Increasing integration with each generation of fast jet
Looking back at the development of technology over the past 30 years, the difference is stark, according to Dave. “When I was flying, the pilot and I were the central processing unit for the sensors. While we had all these sensors on the aircraft, none of them really talked to each other. The crew fused the data and then acted upon it.”
By contrast, today, the Typhoon’s sensor systems now advise the pilot what the best manoeuvre to fly is, while automatically conducting jamming and dispensing chaff, rather than the pilots having to work it all out themselves. Building on this excellent sensor fusion, the latest RAF Typhoon radar, the ECRS Mk2 being developed by Leonardo, will provide UK Typhoons with a world-leading Active Electronically Scanned Array (AESA) technology that includes wide band Electronic Attack that will provide very advanced Suppression of Enemy Air Defence capability.

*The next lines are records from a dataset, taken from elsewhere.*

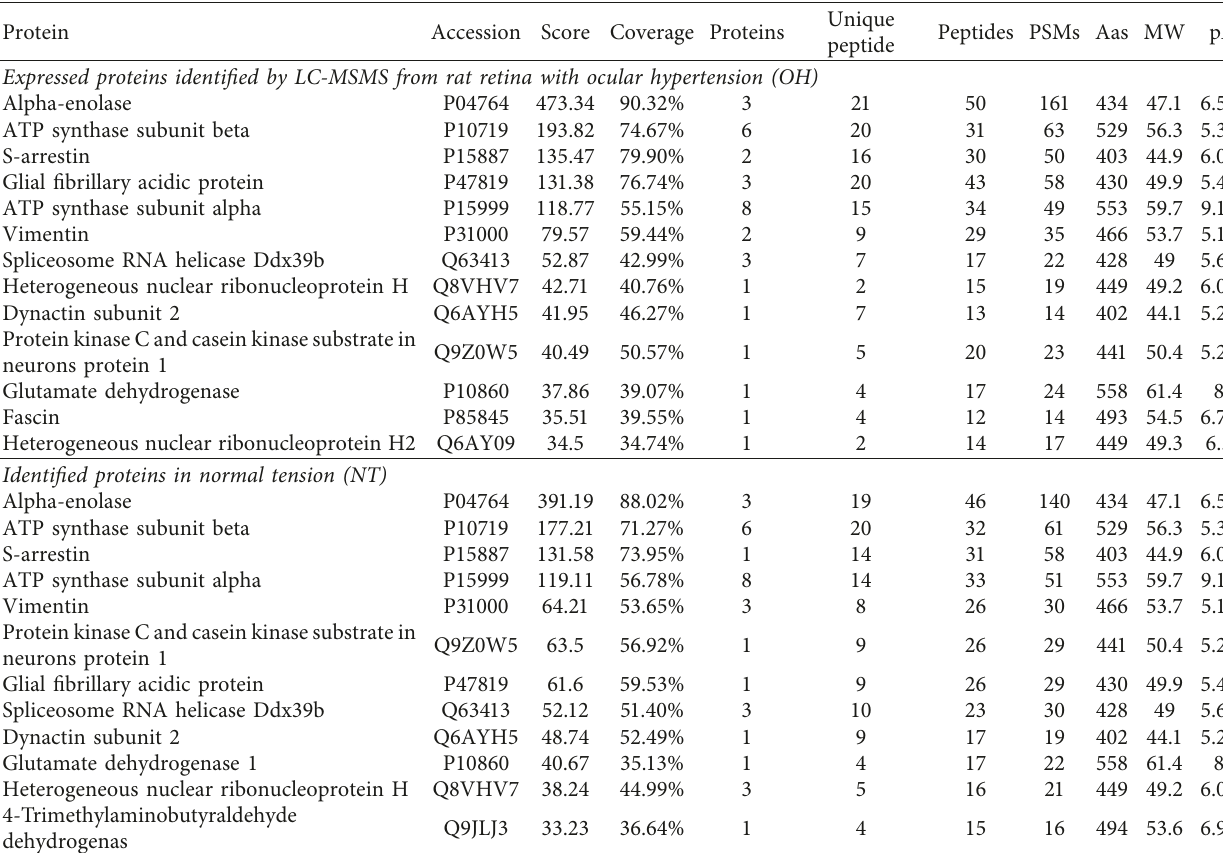
Table 1: Identification of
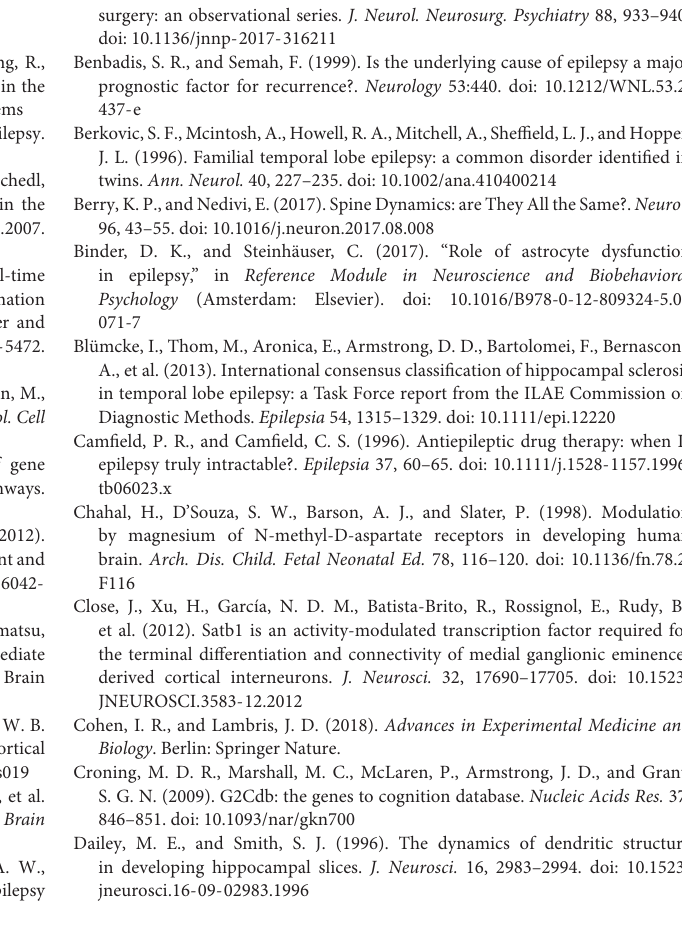
Supplementary Table 4 | List of antibodies used in this study. Information on primary (A) and secondary (B) antibodies used in this study. Supplementary Table 5 | Clinical information of mTLE patients used in RT-qPCR studies. Seizure frequency/duration information was grouped into classes (I-IX) to facilitate downstream analysis. No discrimination was made for epileptic episodes and all types were considered (complex; loss of consciousness; complete or partial tonic seizures; epileptic episodes [auras]). Recurrence was evaluated over a period of 5 years post-resection surgery. Clinical information was correlated with circ_Satb1/2 expression in mTLE (RT-qPCR). When no info was available for a specific patient this was excluded from the analysis. Supplementary Table 6 | Gene expression correlation values of circ_Satb1 and mRNA transcripts in the hippocampus. Correlation analysis was used to show co-expression patterns between circ_Satb1 expression changes and defined groups of transcripts deregulated in the hippocampus. Correlation values (r) are represented in each cell. Both nuclear and cytoplasmic hippocampi samples were used in the analysis. Supplementary Table 7 | GO analysis of mRNA transcripts co-expressed with circ_Satb1 in the hippocampus. GO analysis was performed using the GOrilla interface. The background list included all correlated transcripts (genes) whereas the target list included all transcripts (genes) found to be most strongly co-expressed with circ_Satb1 and among each other. P -value < 0.01 was set as a threshold for the GOrilla analysis. Enrichment was calculated as − log 2 P-value and used in the graphical representation (GO, gene ontology; FDR, false discovery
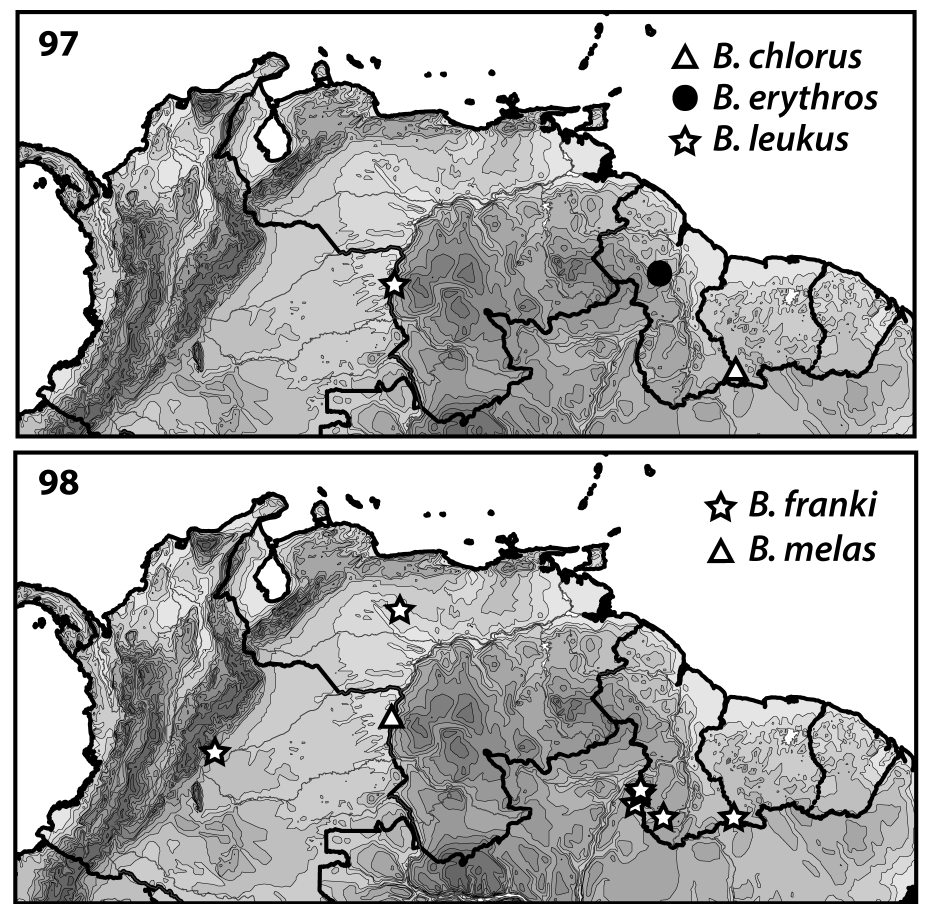
Figures 97–98. Distributions of Bidessodes species based on examined specimens and published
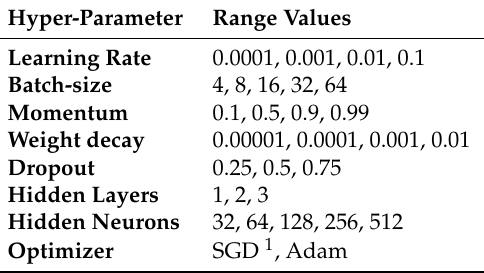
Table 2. Set of hyper-parameters values used in the search for the malignancy classification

“The Typhoon has all of its own sensor capabilities integrated, but the pilot and the formation will still be coordinating with other assets via radios and data links,” explains Dave. “As we progress to the next stage with Tempest and the Future Combat Air System (FCAS), the multi-function radar and defence aids system will take integration and sensing to the next level. Not only thinking and adapting itself to the threat environment, it will operate as a system of systems making decisions based on the sensing across all the assets that once had to talk on a traditional radio net and then make individual tactical manoeuvres. This will enable the entire mission, consisting perhaps of many aircraft and platforms, to think and act as one, with much lower workload than we had when we flew. This is also why autonomy and the use of unmanned systems will increase and enable aircrews to keep further away from the high threat areas.
“All this will significantly reduce the workload of those in the pilot’s seat and keep them safe,” says Dave, “and give tomorrow’s aviator the ability to gain information advantage in the congested battlespace of the future.”